Minnesota has long been the center of retail innovation. Besides being home to both Target and Best Buy, there have been countless retail innovations and brands born of the Northland. Among the many: the handled grocery bag (1912), water skies (1922), Milky Way Candy Bar (1923), masking tape (1925), Tonka Trucks (1947), and Southdale, the first indoor shopping mall (1956). Then there is the Twin Cities claim to fame, America’s preeminent retail destination Mall of America (1992).
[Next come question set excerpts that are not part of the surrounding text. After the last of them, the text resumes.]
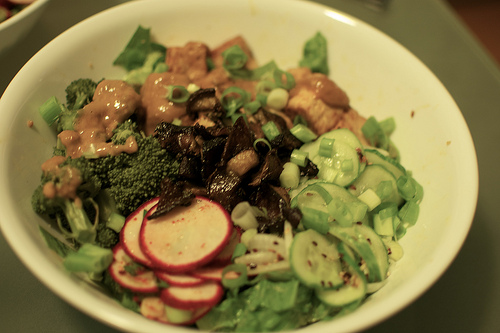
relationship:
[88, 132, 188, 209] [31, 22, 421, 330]
broccoli head in a salad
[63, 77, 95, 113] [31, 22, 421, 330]
broccoli head in a salad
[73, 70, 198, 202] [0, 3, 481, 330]
vinaigrette on bowl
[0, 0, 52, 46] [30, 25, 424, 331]
bowl containing food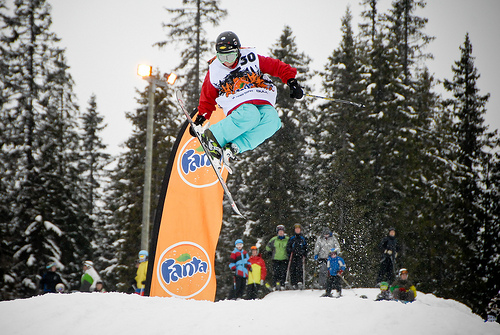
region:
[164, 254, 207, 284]
the word is blue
Hammer Made’s attention to detail is mindboggling.  Unexpected prints, piping, buttons, inner cuff and collar contrasts, unique trims, and their signature gussets with the now-famous Hammer logo adorn every shirt. The brilliance of such limited runs creates a FoMO factor for their loyal customer base. New looks and styles arrive virtually every week, often selling out instantly.

Beyond iconic retail brands, there is a host of smaller, consequential Minnesota-based retailers who are making a national name for themselves. What differentiates them is not their scale, but the market niche they have carved out or brilliantly occupy.

Minnesota, here we come with a trio of exceptional homegrown retailers.

Winmark is Winning in Recommerce

Unless you are steeped in the world of franchising, Winmark Corporation may be unfamiliar to you. For over 30 years, the franchising parent to well-known resellers like Plato’s Closet, Once Upon a Child, Play It Again Sports, Style Encore, and Music Go Round have been dominant resale players. In fact, it wouldn’t be hyperbole to suggest that they reinvented the once small neighborhood “thrift shop.” Winmark found a way to scale recycling and sustainability long before it was “fashionable” and before ecommerce.

Celebrated by Fortune Magazine’s 2023 annual “Change the World List” Winmark was recognized for using the power of capitalism to improve the human condition. It was among the top 59, combining social and environmental initiatives with a profit-making strategy and operations.  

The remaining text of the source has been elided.